The geroscience view of the treatment of aging isn’t limited to the reuse of existing drugs that happen to upregulate stress responses in ways that modestly slow aging, but this is the near entirely the focus of those researchers who publish on the topic. Unfortunately the effect size of this approach to aging is small, and diminishes as species life span increases. We know the upper limits of what can be achieved with the beneficial stress response induced by calorie restriction in humans, and we know that it won’t really add more than a couple of years to human life spans. Better strategies exist, based on the development of biotechnologies that repair the underlying cell and tissue damage that causes aging. Repair can in principle achieve rejuvenation, not just a modest slowing of aging, and that rejuvenation has already been demonstrated in animal models for the repair-based approach of removing senescent cells from old tissues.
In women 35 years and older the incidences of infertility, aneuploidy, and birth defects dramatically increase. These outcomes are a result of age-related declines in both ovarian reserve and oocyte quality. In addition to waning reproductive function, the decline in estrogen secretion at menopause contributes to multi-system aging and the initiation of frailty. Both reproductive and hormonal ovarian function are limited by the primordial follicle pool (PFP), which is established in utero and declines irreversibly until menopause. Because ovarian function is dependent on the PFP, an understanding of the mechanisms that regulate follicular growth and maintenance of the PFP is critical for the development of interventions to prolong the reproductive lifespan.
Manipulating the rate of aging and delaying the onset of aging-related diseases have been the makeup of medical, scientific, and pseudo-scientific pursuits throughout history. However, it is not until relatively recently, in the later part of the 20th and early 21st centuries, that the molecular targets and geroscience approaches needed to make this a reality have been elucidated. For example, improvements in reproductive function after rapamycin treatment are evident in studies of physiologic murine aging.
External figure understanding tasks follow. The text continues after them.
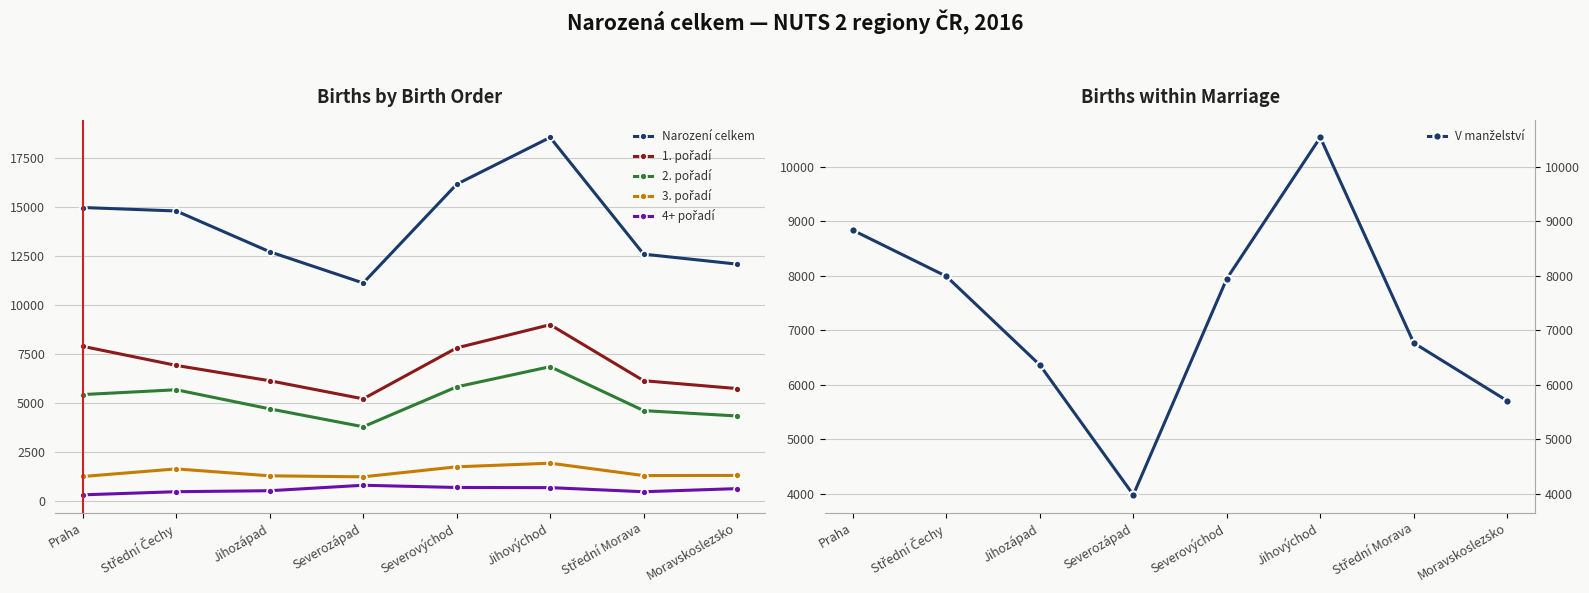

Does the chart display data point markers on the line(s)?

Yes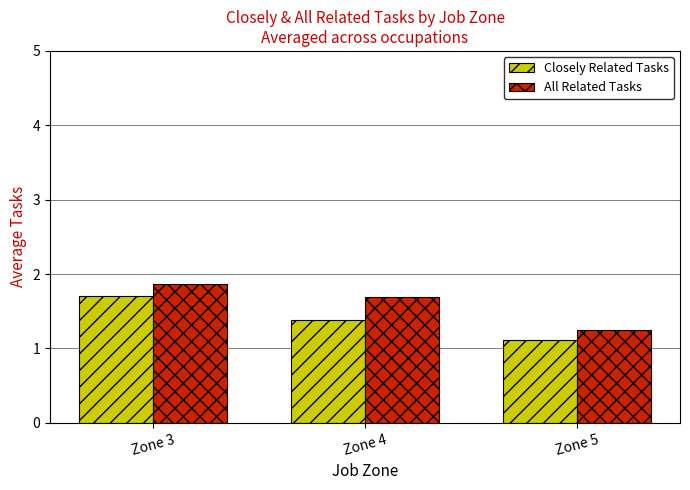

What is the maximum value shown in the chart?

1.9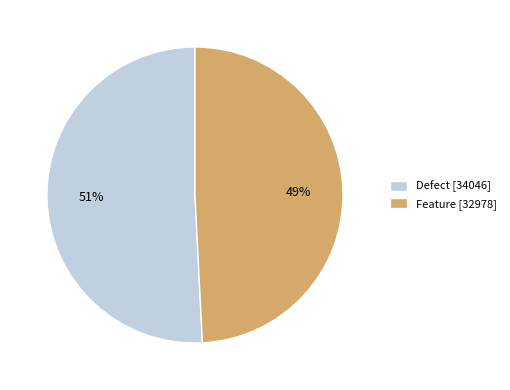

Which category has the biggest portion of the pie?

Defect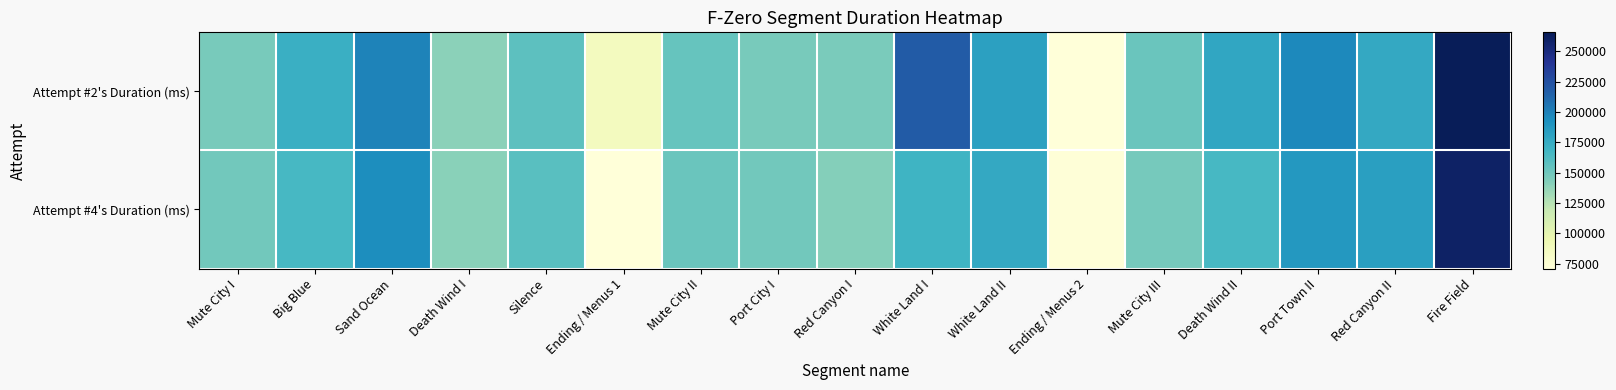

Between Ending / Menus 2 and Mute City III, which series saw the biggest shift?

Attempt #2's Duration (ms)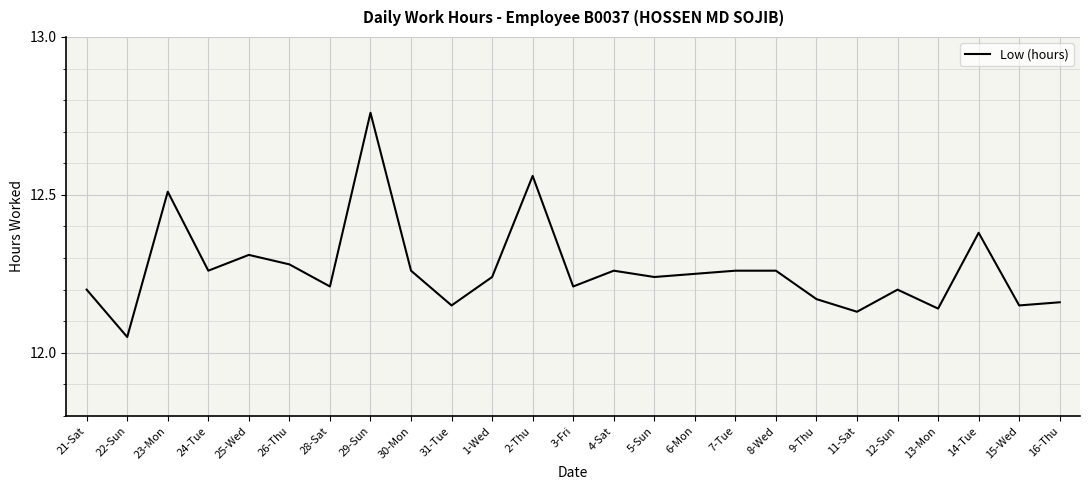

True or false: there are more than 1 points higher than both neighbors.

True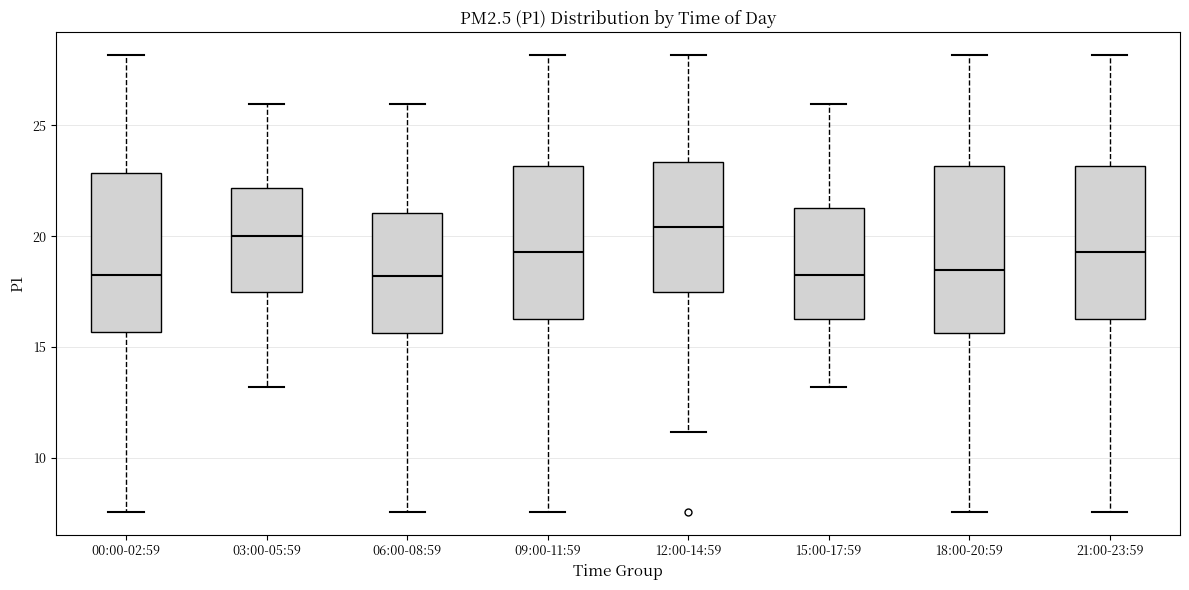

Reading left to right, read every box against the y-axis: the position of its median line, the range the box covers, and the ends of its whiskers. The values are not printed on the chart, so give them approximately, as read against the axis.

00:00-02:59: median 18.0, box 15.5 to 23.0, whiskers 7.5 to 28.0
03:00-05:59: median 20.0, box 17.5 to 22.0, whiskers 13.0 to 26.0
06:00-08:59: median 18.0, box 15.5 to 21.0, whiskers 7.5 to 26.0
09:00-11:59: median 19.5, box 16.5 to 23.0, whiskers 7.5 to 28.0
12:00-14:59: median 20.5, box 17.5 to 23.5, whiskers 11.0 to 28.0
15:00-17:59: median 18.0, box 16.5 to 21.5, whiskers 13.0 to 26.0
18:00-20:59: median 18.5, box 15.5 to 23.0, whiskers 7.5 to 28.0
21:00-23:59: median 19.5, box 16.5 to 23.0, whiskers 7.5 to 28.0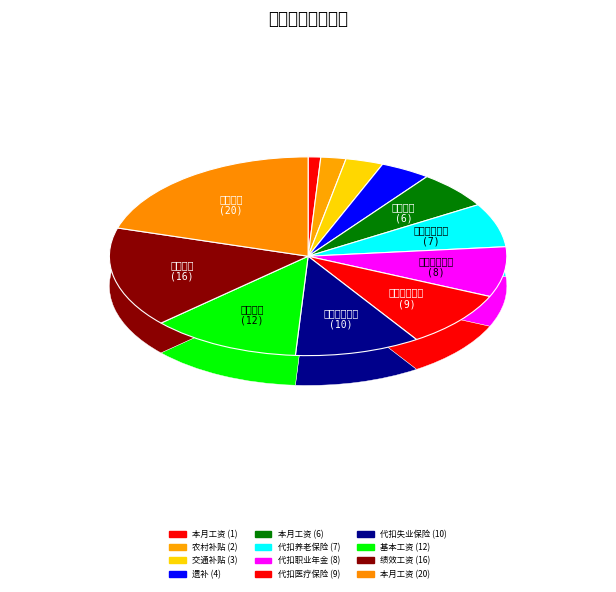

How many segments does this pie chart have?

12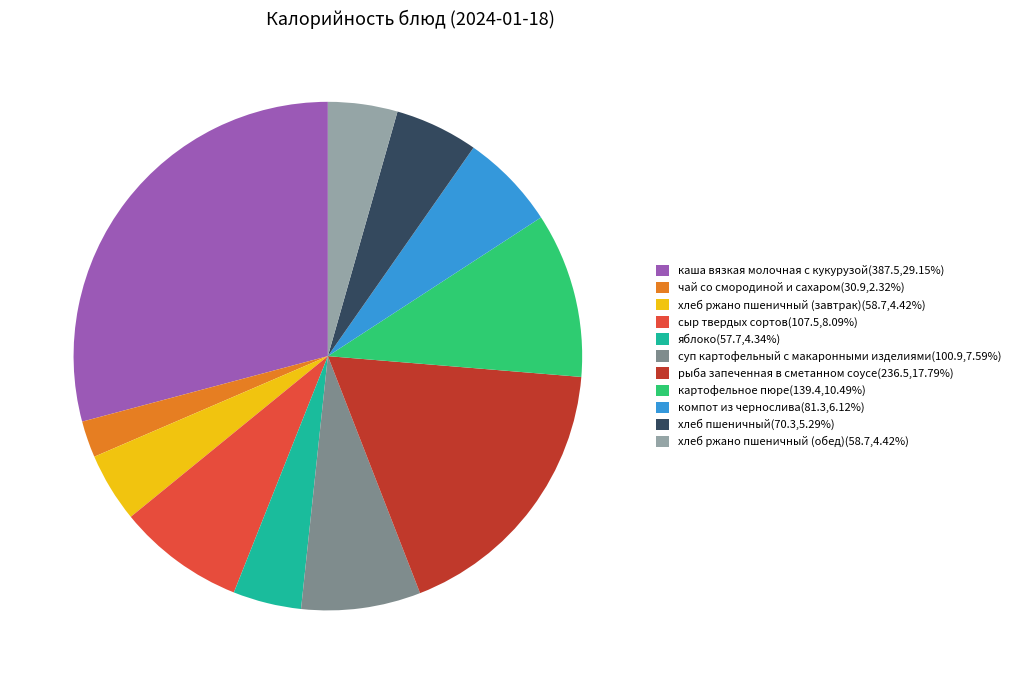

Does any single category account for the majority?

No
A 2-week course of rapamycin in healthy mice improved primordial follicle count, oocyte morphology, and mitochondrial activity. In mating studies, after 12 months of age, when the control mice began to experience age-related infertility, the rapamycin-treated mice retained fertility and continued to have pups. Equally, a 12-month course of resveratrol in mice increased primordial follicle counts, litter size, and oocyte quality at advanced ages. Additionally, a specific SIRT1 activator SRT1720 administered to mice suppressed the activation of primordial follicles and increased the ovarian reserve by activating SIRT1 and inhibiting mTOR signaling.
Multiple pathways, many of them nutrient-sensing, converge in the mammalian ovary to regulate the quiescence and activation of primordial follicles. The PI3K/PTEN/AKT/FOXO3 and mTOR pathways appear to be central to the regulation of the primordial follicle pool; however, GH/IGF-1 and H2S may also play a role. A delicate balance of primordial follicle activators and suppressors must be maintained in order to allow for continued ovulation while preventing rapid depletion of the ovarian reserve. The behavioral and pharmacologic interventions that prevent primordial follicle activation, including DR and rapamycin, cause infertility for the duration of the intervention. In order for these interventions to be useful clinically, the resulting period of infertility must be reversible, and the treatments must confer long-term benefits after a relatively short duration of use.